Economie: les ministres en charge des finances et du Budget présentent le contenu de la loi de finance 2019


Le ministre de l’économie et des finances en compagnie de son homologue du Budget ont présenté ce jeudi 27 décembre 2018 la politique budgétaire de la loi de finances 2019. Cette démarche vise la transparence du processus budgétaire dont l’objectif est de partager le plus d’informations sur la gouvernance publique tant à l’intérieur du Gouvernement qu’à l’égard de la population et du grand public.

Le ministre guinéen de l’économie et des finances explique que l’objectif visé dans le budget 2019 est de mettre en œuvre des politiques saines pour assurer la stabilité macroéconomique et poursuivre l’agenda des réformes du Gouvernement à travers l’exécution du Plan National de Développement Economique et Social (PNDES 2016-2020) et la mise en œuvre du programme économique et financier soutenu par la Facilité élargie de crédit (FEC) du Fonds Monétaire International (FMI).

« Dans cette perspective, nous tablons sur une croissance économique de 5,9%, un taux d’inflation moyen de 8,9%, un taux de pression fiscale de 13,7%, un niveau des réserves de change à 3 mois d’importation, une stabilisation du taux de change à 9250 francs guinéens pour 1 dollar américain.

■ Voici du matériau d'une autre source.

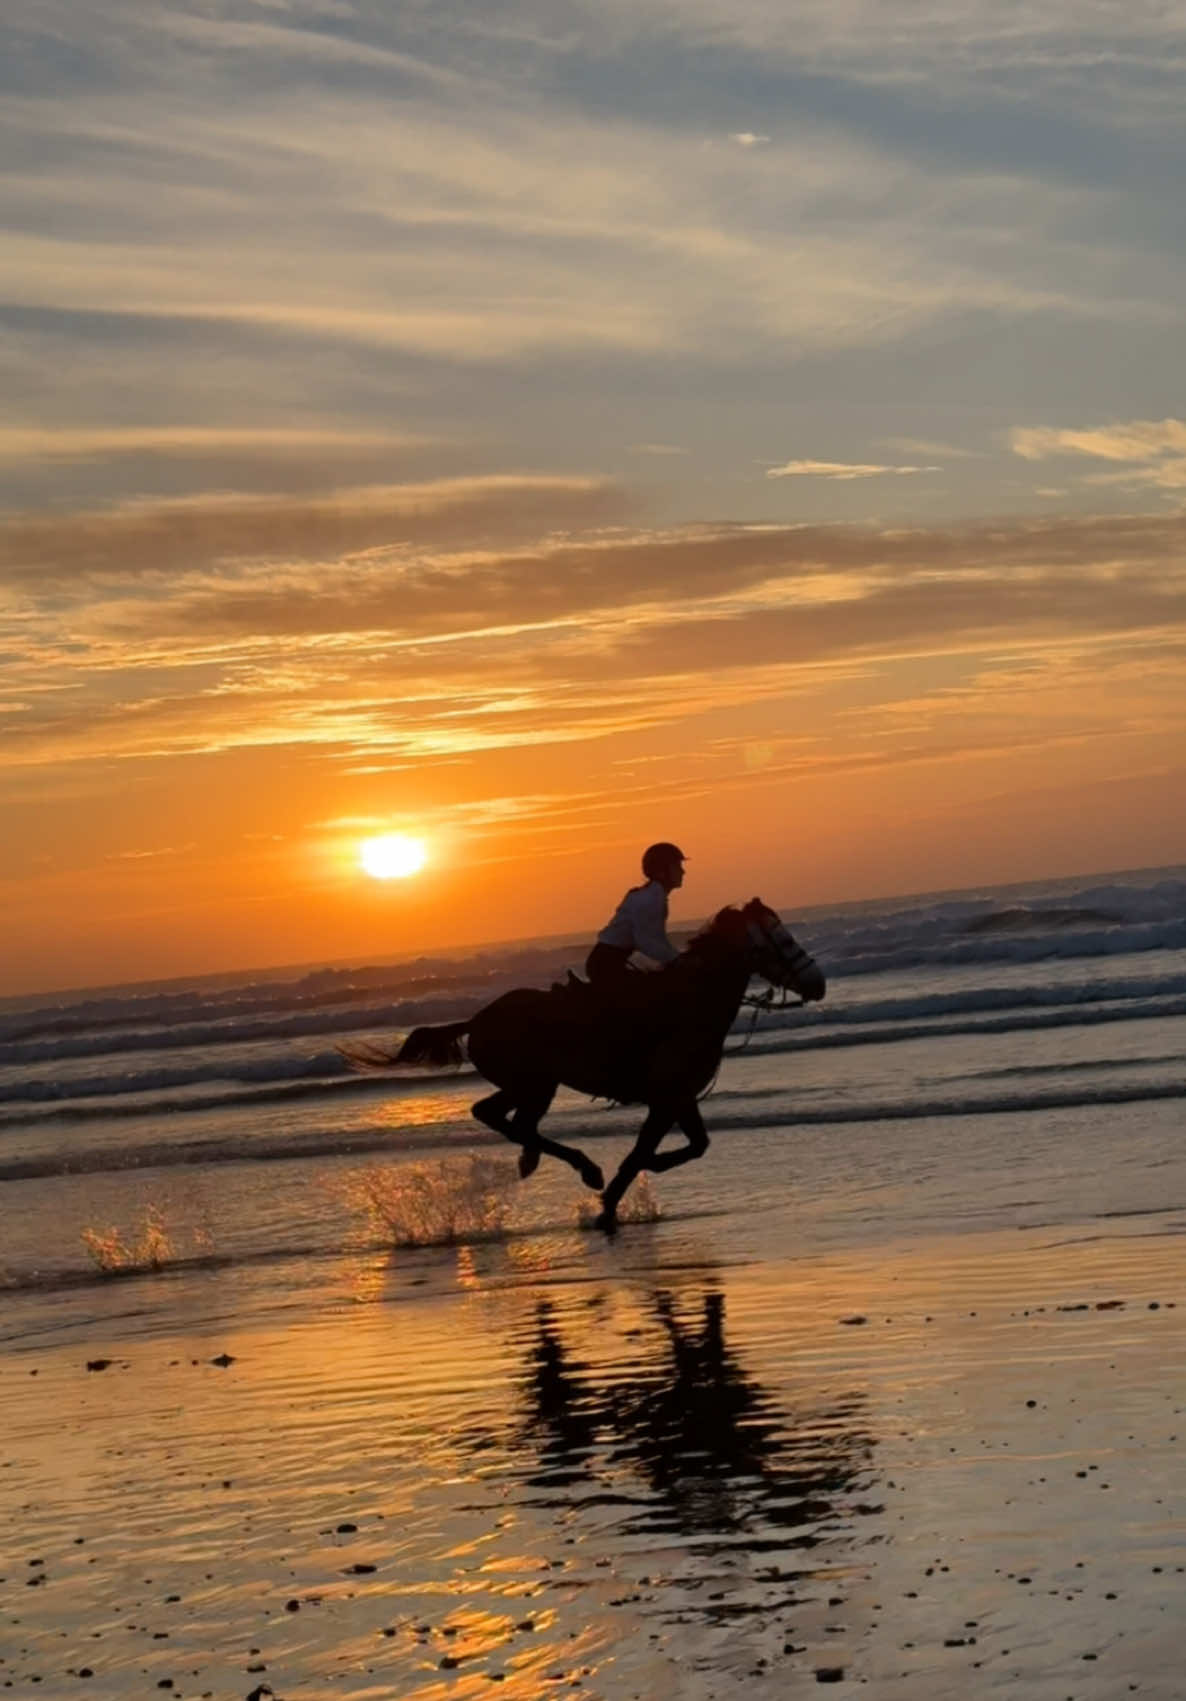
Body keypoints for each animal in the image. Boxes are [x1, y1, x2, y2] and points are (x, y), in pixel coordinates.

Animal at [360, 898, 823, 1231]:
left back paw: (534, 1160)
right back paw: (585, 1168)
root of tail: (476, 1020)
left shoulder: (680, 1099)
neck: (691, 1005)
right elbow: (646, 1153)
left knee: (501, 1117)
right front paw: (610, 1200)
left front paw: (621, 1191)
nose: (817, 984)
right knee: (508, 1118)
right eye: (782, 940)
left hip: (531, 1085)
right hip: (536, 1084)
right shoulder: (666, 1099)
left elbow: (693, 1145)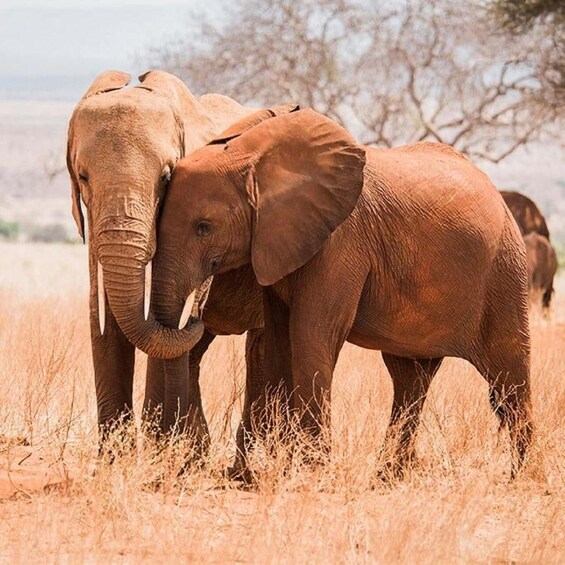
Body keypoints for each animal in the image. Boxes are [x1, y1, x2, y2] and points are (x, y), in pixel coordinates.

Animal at [132, 108, 532, 478]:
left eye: (204, 227)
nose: (195, 313)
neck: (254, 158)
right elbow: (280, 340)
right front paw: (278, 469)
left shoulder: (341, 240)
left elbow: (312, 332)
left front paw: (311, 472)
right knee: (410, 378)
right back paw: (387, 478)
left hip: (504, 272)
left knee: (508, 374)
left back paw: (520, 478)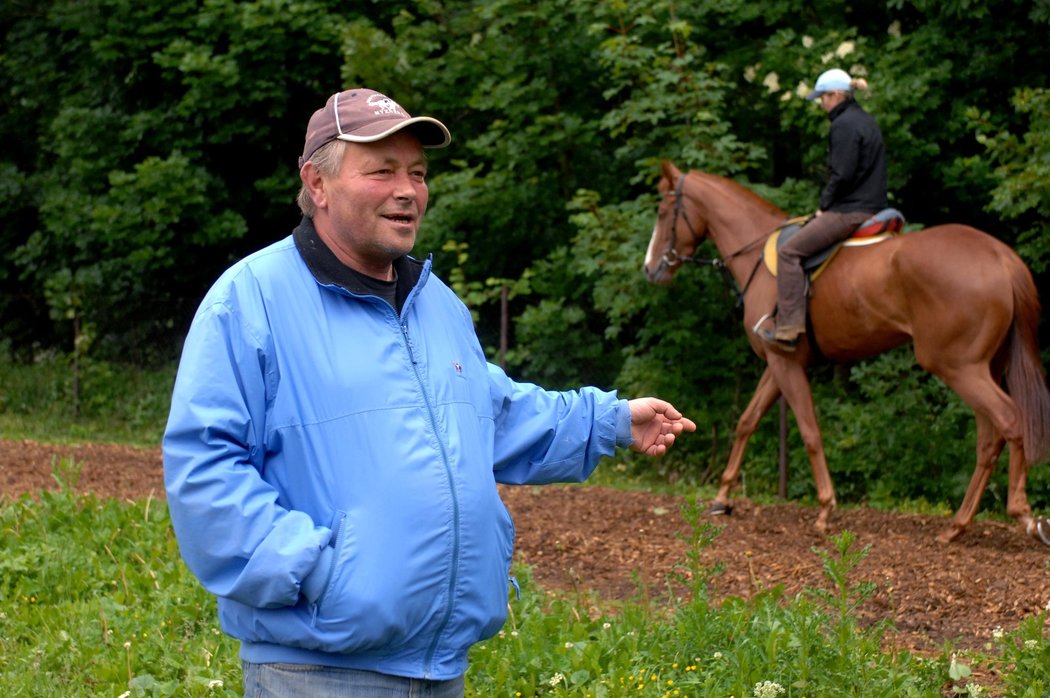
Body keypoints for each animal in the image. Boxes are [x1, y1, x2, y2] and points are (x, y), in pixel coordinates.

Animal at [646, 160, 1050, 541]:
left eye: (664, 212)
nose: (651, 269)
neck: (758, 257)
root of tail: (1000, 256)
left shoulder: (785, 364)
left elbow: (809, 431)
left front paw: (826, 509)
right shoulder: (779, 364)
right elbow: (747, 421)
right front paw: (721, 497)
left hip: (959, 367)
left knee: (1010, 422)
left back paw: (1021, 513)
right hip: (982, 369)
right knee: (990, 438)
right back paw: (958, 525)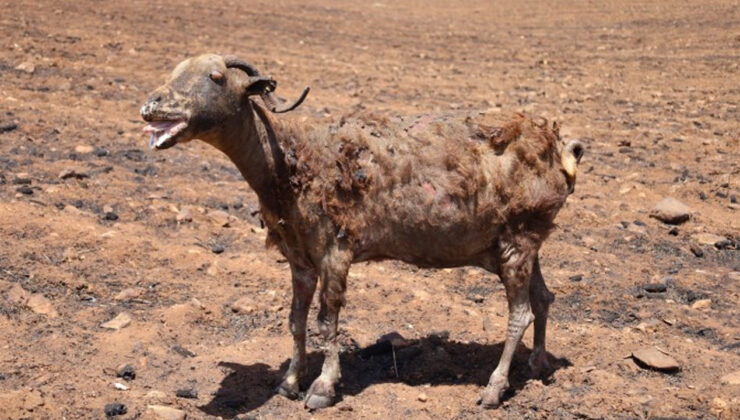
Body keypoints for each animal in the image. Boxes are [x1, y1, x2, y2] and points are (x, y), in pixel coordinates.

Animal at [140, 53, 584, 410]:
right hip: (522, 239)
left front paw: (322, 387)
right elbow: (295, 320)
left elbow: (327, 320)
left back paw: (494, 389)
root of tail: (562, 148)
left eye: (215, 77)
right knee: (543, 298)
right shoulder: (299, 258)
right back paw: (538, 364)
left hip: (518, 238)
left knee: (520, 313)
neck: (292, 161)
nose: (150, 105)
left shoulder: (335, 250)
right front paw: (289, 381)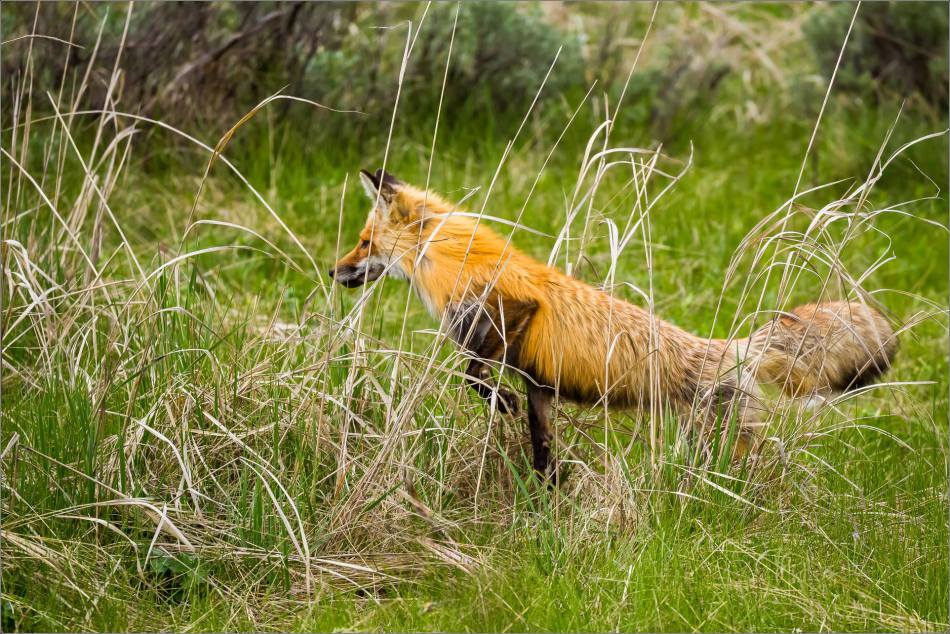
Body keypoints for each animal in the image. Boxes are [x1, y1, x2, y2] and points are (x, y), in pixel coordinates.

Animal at [329, 168, 898, 480]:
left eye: (362, 241)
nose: (334, 271)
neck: (454, 261)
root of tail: (729, 347)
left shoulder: (512, 310)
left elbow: (470, 373)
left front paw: (498, 401)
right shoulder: (538, 381)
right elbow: (539, 443)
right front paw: (547, 495)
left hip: (724, 435)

Nous avons fait le choix d’augmenter significativement les dépenses d’investissement de 30,23%. Elles passent  de 7 023 milliards de francs guinéens en 2018 à 9 146 milliards de francs guinéens à 2019 avec une volonté marquée du Gouvernement de privilégier le financement sur ressources propres. La part des investissements financés par le Budget National de Développement passe ainsi de 38% en 2018 à 46% en 2019 », a expliqué Mamadi Camara.

Il ajoute que dans le budget 2019, la Santé représente 7,3% du total des dépenses, la Protection Sociale 5,7%, les logements et équipements collectifs 10,43% et l’Enseignement 13,66%.

« Avec ce budget, nous visons l’objectif d’un excédent budgétaire de base de 0,9% du PIB contre 0,8% du PIB en 2018. Le solde nette de gestion (solde budgétaire) affichera un déficit de -2,4% du PIB qu’il faut financer par des ressources de financement (cessions d’actifs, emprunts, remboursements des prêts accordés par l’Etat) pour 5 043 milliards de francs guinéens, diminués  des charges de financement (amortissements des emprunts)  pour 2 062 milliards. Les recettes totales augmentent de 16%, passant de 16 627 milliards en 2018 à 19 331 milliards en 2019. Les dépenses rapportées au PIB se maintiennent à 17,7% », a-t-il ajouté.